Exercise 1
According to the abstract below on hybrid energy storage, where were the wind farms and PV stations that supplied the real data for the numerical example?

Passage shown
====================
Cost reduction of a hybrid energy storage system considering correlation between wind and PV power

Abstract

A hybrid energy storage system (HESS) plays an important role in balancing the cost with the performance in terms of stabilizing the fluctuant power of wind farms and photovoltaic (PV) stations. To further bring down the cost and actually implement the dispatchability of wind/PV plants, there is a need to penetrate into the major factors that contribute to the cost of the any HESS. This paper first discusses hybrid energy storage systems, as well as chemical properties in different medium, deeming the ramp rate as one of the determinants that must be observed in the cost calculation. Then, a mathematical tool, Copula, is explained in details for the purpose of unscrambling the dependences between the power of wind and PV plants. To lower the cost, the basic rule for allocation of buffered power is also put forward, with the minimum energy capacities of the battery ESS(BESS) and the supercapacitor ESS(SC-ESS) simultaneously determined by integration. And the paper introduces the probability method to analyze how power and energy is compensated in certain confidence level. After that, two definitions of coefficients are set up, separately describing energy storage status and wind curtailment level. Finally, the paper gives a numerical example stemmed from real data acquired in wind farms and PV stations in Belgium. The conclusion presents that the cost of a hybrid energy storage system is greatly affected by ramp-rate and dependence between the power of wind farms and photovoltaic stations, in which dependence can easily be determined by Copulas.
====================
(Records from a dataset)
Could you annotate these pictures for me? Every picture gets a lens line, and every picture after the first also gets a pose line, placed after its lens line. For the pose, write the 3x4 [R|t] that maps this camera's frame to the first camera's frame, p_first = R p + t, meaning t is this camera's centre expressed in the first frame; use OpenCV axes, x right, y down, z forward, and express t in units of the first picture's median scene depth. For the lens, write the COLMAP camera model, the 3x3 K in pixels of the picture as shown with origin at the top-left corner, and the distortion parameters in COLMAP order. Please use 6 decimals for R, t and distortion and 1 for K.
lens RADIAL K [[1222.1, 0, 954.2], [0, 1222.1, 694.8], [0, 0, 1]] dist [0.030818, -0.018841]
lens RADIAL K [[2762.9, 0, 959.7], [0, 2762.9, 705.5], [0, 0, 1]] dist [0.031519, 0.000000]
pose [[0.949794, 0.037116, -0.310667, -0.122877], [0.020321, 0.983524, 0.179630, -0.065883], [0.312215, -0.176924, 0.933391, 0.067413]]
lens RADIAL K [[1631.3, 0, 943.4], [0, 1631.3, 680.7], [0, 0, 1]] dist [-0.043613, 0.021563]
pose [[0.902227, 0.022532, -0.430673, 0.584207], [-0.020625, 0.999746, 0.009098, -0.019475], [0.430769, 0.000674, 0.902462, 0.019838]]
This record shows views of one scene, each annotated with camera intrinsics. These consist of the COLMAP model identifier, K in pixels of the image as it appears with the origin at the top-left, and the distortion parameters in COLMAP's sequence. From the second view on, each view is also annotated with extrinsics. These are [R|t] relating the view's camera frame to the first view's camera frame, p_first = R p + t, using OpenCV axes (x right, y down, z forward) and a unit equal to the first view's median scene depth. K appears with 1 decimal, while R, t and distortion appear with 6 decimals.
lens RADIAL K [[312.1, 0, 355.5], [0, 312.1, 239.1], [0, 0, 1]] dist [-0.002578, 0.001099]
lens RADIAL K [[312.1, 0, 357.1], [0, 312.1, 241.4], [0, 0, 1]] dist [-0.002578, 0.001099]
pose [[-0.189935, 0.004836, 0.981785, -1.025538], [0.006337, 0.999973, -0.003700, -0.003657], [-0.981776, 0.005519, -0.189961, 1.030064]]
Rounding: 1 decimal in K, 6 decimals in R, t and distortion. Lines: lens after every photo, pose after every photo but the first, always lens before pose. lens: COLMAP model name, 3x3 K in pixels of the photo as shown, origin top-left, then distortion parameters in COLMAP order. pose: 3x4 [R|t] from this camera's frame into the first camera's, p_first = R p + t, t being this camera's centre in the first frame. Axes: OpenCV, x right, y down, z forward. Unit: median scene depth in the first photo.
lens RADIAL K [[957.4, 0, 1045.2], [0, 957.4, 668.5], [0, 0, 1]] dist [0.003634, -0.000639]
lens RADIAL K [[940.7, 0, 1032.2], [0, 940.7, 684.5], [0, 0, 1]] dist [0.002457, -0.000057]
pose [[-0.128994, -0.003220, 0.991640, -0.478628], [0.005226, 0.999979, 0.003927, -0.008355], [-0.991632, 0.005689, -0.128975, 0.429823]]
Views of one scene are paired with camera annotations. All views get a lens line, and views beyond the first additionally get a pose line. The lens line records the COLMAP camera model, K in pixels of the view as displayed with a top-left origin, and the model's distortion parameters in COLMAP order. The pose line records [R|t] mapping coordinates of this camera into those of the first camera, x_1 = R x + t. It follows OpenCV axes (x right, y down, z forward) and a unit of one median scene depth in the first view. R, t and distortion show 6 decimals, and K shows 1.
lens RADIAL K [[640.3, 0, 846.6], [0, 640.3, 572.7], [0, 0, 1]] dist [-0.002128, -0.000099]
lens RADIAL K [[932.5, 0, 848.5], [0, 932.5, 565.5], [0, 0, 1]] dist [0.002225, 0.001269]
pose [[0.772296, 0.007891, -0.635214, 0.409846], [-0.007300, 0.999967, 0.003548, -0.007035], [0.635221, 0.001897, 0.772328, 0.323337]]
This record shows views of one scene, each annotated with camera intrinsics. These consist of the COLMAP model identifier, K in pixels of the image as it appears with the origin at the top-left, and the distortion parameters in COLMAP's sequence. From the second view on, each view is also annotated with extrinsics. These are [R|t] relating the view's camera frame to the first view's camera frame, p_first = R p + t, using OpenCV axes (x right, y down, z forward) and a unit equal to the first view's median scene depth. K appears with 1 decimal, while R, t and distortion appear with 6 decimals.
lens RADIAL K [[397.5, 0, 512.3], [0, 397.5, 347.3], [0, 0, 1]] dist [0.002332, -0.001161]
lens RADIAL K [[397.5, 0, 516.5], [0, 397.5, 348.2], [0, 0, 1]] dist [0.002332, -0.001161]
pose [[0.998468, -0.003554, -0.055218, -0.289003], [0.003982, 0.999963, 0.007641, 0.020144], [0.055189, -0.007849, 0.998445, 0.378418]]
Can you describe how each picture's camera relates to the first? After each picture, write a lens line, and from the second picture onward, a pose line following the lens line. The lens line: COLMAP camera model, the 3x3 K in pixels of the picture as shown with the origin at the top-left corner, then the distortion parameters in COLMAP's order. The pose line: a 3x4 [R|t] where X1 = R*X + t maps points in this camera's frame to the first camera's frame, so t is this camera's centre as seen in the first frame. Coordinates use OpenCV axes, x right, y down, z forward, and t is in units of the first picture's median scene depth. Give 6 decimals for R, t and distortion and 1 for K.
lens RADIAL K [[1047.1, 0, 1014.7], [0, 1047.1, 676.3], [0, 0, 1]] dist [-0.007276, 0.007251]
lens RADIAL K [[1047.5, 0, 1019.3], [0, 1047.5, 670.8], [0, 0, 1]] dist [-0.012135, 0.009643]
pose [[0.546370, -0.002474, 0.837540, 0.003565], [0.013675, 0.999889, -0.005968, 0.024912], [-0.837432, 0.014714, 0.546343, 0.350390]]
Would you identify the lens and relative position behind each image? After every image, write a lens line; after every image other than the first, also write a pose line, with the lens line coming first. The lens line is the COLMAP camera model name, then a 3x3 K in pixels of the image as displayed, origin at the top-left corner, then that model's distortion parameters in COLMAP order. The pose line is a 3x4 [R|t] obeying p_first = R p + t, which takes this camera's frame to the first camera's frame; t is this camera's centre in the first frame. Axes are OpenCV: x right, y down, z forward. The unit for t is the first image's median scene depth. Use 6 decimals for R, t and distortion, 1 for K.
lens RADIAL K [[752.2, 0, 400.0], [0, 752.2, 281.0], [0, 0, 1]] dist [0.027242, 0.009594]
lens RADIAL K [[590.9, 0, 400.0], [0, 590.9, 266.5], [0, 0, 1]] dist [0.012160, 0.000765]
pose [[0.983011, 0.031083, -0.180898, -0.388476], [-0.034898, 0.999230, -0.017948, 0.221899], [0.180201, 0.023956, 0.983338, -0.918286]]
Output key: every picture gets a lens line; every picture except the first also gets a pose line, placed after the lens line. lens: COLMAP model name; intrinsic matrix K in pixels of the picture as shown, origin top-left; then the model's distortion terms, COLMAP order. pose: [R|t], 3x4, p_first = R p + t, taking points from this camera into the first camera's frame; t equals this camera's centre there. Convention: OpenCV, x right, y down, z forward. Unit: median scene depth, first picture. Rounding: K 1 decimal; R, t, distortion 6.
====================
Exercise 2
Count the lines of the records above that contain the string "displayed".

Task result 1
Belgium

Task result 2
2